De 850i heeft opklappende koplampen, die alleen bij slecht zicht open hoeven, omdat in de behuizing eronder alle bij daglicht noodzakelijke verlichting is ondergebracht, bijvoorbeeld grootlichtsignaal. Opengeklapt zijn de lampen overigens helemaal niet lelijk doordat ze heel laag zijn, wat mogelijk is door de inmiddels goed bekende DE-schijnwerpertechniek van Bosch. Ervoor zitten per lamp twee ronde klepjes, die op wens met een klap naar boven schieten en dan krachtige sproeiers blijken te verbergen die het glas van de lampen doeltreffend reinigen.
Een
van de weinige dingen die als extra leverbaar zijn, is de EDS ofwel
Elektronische Dempings Controle.

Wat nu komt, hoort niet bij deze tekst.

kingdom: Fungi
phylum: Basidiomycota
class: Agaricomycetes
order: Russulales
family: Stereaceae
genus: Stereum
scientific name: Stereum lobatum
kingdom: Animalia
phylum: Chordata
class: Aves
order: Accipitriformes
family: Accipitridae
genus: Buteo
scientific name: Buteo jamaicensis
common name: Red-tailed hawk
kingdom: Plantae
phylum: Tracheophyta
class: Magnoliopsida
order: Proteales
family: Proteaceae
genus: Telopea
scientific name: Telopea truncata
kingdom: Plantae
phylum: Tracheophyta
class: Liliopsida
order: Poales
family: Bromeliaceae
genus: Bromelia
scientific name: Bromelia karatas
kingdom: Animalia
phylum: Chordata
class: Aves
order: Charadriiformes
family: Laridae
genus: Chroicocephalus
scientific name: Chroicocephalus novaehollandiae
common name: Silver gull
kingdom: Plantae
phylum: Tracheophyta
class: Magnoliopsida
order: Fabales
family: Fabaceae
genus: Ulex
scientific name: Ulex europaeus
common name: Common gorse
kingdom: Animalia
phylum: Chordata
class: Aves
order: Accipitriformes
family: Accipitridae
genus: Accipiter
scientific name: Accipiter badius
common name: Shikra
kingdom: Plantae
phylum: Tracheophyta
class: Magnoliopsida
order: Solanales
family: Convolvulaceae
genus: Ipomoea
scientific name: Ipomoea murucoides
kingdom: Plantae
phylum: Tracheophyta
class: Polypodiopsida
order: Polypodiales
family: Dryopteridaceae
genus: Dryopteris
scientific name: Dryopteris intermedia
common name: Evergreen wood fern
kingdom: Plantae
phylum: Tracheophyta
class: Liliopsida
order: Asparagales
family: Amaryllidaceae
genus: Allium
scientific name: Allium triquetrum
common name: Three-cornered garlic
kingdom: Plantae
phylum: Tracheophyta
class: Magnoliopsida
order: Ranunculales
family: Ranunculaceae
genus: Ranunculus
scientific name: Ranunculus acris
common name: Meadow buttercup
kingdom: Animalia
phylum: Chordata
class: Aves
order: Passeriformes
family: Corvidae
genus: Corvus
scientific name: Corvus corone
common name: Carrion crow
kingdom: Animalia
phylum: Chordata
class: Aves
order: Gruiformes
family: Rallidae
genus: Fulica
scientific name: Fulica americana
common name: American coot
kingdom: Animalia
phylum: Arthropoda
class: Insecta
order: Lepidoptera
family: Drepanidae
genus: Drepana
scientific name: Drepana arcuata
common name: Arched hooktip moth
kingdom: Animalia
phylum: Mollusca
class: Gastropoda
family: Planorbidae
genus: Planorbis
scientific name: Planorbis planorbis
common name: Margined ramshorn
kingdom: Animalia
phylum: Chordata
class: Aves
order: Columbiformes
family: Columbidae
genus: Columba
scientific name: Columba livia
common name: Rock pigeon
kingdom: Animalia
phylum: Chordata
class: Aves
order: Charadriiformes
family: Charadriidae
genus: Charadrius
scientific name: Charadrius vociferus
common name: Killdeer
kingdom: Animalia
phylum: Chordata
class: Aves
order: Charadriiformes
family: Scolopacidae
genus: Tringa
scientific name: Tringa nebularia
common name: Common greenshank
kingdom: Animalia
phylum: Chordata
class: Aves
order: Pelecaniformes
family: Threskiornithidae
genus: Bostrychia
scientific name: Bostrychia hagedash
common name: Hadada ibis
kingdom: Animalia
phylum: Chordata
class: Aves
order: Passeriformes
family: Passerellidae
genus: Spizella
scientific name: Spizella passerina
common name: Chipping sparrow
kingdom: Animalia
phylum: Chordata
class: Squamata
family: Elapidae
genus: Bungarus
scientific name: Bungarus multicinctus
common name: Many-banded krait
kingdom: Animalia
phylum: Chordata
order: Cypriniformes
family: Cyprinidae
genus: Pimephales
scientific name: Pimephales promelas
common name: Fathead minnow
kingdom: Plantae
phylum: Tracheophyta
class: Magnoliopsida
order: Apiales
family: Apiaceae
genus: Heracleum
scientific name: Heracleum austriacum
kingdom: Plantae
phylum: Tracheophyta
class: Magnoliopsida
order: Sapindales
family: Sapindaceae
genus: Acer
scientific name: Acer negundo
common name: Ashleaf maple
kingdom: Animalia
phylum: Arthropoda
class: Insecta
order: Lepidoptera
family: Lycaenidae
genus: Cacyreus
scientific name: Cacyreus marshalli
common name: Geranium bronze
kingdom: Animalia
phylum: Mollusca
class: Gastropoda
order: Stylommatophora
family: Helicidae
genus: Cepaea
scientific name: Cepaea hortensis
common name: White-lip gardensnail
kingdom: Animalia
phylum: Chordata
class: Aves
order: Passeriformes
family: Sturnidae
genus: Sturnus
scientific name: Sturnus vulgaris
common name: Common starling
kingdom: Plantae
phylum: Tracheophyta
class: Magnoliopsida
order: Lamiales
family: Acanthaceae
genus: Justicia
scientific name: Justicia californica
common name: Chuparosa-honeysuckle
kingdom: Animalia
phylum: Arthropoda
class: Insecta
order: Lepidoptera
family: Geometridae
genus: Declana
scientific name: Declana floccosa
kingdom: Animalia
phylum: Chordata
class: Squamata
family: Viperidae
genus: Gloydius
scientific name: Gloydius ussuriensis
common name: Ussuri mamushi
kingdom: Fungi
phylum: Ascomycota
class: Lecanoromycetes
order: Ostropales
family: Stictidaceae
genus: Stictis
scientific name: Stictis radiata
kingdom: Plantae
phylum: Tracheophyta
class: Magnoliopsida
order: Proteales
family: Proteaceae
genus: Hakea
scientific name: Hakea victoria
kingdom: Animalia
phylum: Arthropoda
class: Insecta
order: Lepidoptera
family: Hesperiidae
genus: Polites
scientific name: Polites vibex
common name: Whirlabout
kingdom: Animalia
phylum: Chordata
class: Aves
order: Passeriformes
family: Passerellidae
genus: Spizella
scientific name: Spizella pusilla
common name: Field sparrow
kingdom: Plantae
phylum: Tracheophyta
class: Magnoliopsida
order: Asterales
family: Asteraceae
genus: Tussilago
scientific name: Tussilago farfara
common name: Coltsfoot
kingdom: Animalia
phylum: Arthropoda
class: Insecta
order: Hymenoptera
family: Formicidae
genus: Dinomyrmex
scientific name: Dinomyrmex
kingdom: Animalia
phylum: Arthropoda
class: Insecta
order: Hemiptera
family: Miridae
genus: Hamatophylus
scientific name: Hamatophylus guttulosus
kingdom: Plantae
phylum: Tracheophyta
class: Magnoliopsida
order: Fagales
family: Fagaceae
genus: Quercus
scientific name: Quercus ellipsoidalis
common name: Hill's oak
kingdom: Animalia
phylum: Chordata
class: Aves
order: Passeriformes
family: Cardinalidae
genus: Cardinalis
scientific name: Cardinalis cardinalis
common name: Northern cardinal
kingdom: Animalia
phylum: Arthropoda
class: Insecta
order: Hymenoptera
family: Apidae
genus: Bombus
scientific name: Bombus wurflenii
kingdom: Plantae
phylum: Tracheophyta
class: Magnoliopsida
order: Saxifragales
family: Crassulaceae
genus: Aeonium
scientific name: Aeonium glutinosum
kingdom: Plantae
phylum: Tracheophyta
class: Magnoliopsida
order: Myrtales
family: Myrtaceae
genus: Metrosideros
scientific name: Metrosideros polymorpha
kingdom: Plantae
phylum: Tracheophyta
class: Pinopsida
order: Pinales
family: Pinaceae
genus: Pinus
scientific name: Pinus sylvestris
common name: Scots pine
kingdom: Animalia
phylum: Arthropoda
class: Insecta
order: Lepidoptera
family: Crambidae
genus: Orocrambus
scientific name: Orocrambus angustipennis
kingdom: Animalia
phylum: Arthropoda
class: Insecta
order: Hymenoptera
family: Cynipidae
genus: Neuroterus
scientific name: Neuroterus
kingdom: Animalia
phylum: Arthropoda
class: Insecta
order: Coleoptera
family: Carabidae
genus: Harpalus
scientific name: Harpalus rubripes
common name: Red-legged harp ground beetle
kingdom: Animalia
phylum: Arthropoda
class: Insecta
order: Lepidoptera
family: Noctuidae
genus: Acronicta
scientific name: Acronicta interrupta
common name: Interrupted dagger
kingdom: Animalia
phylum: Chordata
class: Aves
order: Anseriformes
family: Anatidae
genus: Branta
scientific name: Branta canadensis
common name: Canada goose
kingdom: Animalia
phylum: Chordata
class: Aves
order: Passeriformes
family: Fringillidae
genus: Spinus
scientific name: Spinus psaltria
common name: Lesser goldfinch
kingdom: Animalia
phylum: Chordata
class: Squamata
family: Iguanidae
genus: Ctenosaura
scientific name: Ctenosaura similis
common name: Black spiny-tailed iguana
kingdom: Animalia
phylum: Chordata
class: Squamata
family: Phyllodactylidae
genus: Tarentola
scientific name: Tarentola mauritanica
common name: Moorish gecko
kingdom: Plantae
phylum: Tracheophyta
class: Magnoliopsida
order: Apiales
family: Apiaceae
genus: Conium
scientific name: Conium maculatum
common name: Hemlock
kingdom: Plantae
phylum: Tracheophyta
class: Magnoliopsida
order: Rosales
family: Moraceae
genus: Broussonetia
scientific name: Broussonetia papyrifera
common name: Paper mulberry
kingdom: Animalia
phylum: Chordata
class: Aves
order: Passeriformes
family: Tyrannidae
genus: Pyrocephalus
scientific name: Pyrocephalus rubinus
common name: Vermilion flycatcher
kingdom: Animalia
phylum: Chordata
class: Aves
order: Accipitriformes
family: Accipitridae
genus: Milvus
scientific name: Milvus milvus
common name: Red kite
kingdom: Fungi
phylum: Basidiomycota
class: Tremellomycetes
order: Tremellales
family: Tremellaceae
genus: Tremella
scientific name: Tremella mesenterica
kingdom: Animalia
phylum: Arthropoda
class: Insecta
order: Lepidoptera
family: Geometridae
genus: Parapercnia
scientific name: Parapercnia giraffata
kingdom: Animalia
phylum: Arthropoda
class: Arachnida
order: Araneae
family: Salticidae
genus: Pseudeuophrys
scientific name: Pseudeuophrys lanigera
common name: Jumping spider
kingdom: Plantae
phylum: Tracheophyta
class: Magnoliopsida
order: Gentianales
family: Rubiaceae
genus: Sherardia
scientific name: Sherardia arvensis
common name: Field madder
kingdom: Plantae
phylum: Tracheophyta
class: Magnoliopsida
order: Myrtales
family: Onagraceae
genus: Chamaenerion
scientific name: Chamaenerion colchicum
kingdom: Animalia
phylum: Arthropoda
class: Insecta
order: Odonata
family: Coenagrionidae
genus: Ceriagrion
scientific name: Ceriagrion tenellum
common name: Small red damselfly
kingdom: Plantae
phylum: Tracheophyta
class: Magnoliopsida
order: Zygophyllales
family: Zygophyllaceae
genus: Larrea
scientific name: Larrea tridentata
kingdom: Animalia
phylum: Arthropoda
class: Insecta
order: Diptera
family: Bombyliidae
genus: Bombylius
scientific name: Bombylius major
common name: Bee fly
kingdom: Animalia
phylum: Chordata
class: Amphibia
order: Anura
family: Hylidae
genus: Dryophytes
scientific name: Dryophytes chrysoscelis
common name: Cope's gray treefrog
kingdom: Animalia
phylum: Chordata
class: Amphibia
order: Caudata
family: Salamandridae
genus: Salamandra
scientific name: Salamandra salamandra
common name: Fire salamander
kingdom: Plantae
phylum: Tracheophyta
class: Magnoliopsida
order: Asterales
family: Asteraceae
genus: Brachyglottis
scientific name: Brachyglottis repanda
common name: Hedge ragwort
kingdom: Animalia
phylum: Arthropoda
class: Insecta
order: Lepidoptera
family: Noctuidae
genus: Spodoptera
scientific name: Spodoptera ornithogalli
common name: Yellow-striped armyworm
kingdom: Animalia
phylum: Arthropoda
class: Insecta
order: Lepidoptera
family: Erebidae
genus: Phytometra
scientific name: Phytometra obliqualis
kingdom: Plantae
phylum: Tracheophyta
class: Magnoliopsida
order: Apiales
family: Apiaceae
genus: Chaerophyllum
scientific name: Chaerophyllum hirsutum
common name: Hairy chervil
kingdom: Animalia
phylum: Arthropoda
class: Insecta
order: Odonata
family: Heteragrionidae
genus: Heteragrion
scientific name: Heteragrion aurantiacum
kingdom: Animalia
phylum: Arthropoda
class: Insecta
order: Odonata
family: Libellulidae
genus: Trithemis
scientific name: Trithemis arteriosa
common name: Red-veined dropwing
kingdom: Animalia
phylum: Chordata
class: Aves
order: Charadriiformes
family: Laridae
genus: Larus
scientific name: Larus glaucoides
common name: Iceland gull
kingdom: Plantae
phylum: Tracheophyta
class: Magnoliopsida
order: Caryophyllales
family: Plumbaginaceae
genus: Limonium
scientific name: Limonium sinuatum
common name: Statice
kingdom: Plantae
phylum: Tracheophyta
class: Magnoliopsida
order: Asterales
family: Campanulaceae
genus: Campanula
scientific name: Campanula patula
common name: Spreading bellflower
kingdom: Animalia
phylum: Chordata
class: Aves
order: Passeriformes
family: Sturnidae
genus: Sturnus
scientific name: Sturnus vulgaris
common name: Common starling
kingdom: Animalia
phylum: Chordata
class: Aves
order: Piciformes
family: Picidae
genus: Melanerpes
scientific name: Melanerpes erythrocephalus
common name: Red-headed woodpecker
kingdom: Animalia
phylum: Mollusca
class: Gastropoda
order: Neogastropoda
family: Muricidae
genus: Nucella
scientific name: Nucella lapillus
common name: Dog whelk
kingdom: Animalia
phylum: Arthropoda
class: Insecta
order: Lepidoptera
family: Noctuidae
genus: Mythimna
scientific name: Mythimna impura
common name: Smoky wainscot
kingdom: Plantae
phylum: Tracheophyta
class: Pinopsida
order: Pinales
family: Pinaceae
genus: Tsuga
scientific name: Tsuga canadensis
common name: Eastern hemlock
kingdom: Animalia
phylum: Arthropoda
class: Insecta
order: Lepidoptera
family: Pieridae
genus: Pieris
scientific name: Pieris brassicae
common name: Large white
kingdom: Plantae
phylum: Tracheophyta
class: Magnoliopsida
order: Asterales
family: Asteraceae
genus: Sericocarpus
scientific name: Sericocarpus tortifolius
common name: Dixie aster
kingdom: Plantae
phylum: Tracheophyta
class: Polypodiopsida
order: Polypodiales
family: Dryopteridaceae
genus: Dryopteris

Naar gelang de rijomstandigheden worden de
schokdempers hiermee automatisch harder of zachter afgesteld. Alleen Citroën
doet het in de XM beter, die regelt de vering mee. Er is een knop waarmee je het
regelbereik kunt afstemmen op comfortabel of sportief. In tegenstelling tot
enkele andere auto’s die met zo’n systeem zijn uitgerust is het verschil
tussen beide instellingen duidelijk voelbaar.
Fenomenaal
Het
rijden met de nieuwe wagen is een fenomenale belevenis. Meteen als je achter het
stuur schuift weet je: dit wordt iets heel bijzonders. In ergonomisch opzicht
kun je je niets beters wensen. In rijtechnisch opzicht word je onmiddellijk een
betere automobilist dan je ooit eerder geweest bent. De grenzen van deze auto
liggen zo’n verschrikkelijk eind weg, dat het nauwelijks een kunst is om er
binnen te blijven. De omgeving van Neurenberg wordt gekenmerkt door een grote
hoeveelheid Trabants en Wartburgs (we zagen zelfs een Yalta) die er
voortpruttelen en met tergend geringe snelheden gezapige inhaalmanoeuvres
inzetten zonder blijkbaar een moment in de spiegel te kijken. Een ideaal gebied
om je remmen te testen! Waarbij iedere keer weer opviel dat je gemeenlijk met
deze auto echt veel sneller rijdt dan je je op grond van geluid en weginformatie
realiseert. Die weginformatie is er wel degelijk: je voelt bij wijze van spreke
elk kiezeltje in het asfalt. Je weet het maar het alarmeert niet onnodig. Toch
een lichte wanklank: zo goed als de wagen in bochten is, zo wankelmoedig betoont
hij zich bij snel rijden in rechte lijn waardoor onophoudelijk minimale
stuurcorrecties nodig zijn. Ook is de stuurbekrachtiging toerentalafhankelijk
waardoor je een variatie in servo waarneemt na schakelen. Er is geen enkele
reden waarom die bekrachtiging in deze prijsklasse niet snelheidsafhankelijk zou
zijn.
Confrontatie
We
hadden die 500 SL natuurlijk niet meegenomen als flauw geintje alleen, en hebben
er zelfs enige tijd over geredekaveld of er ook niet een Porsche 928 meegevoerd
diende te worden. Onze veronderstelling dat die vergeleken met de BMW wegens
grotere sportiviteit een beetje ernaast zou vallen, bleek tijdens de proefritten
bewaarheid: die auto’s zijn echt niet volkomen vergelijkbaar. De Mercedes is
natuurlijk ook niet helemaal uit hetzelfde deeg gekneed: een cabriolet, hoe
handig ook middels metalen dak als coupé vermomd, is toch iets anders dan een
echte coupé. Tussen beide wagens openbaart zich echter toch een duidelijk
verschil: de Mercedes is absoluut meer op rijcomfort geconcipieerd, de BMW is
ook comfortabel genoeg, maar bepaald sportiever zonder dat het een sportwagen is
maar wat is een sportwagen? Je zou het zo moeten stellen: de BMW is spannender,
zowel om te rijden als om te zien.
De Nederlandse importeur brengt de 850i royaal volgepakt op de markt met standaard leren bekleding, elektrisch verstelbare stuurkolom en bestuurdersstoelgeheugen, alarminstallatie, elektrisch zonnescherm achter, geraffineerd ventilatie- en luchtfilteringssysteem en gratis keuze tussen handbak of automaat. Voor de EDC moet worden bijbetaald. Men kan dat financieren door in plaats van leren bekleding stof te nemen (minderprijs exact het voor EDS te betalen bedrag, noem dat maar toeval), naar onze smaak eveneens aanraadbaar.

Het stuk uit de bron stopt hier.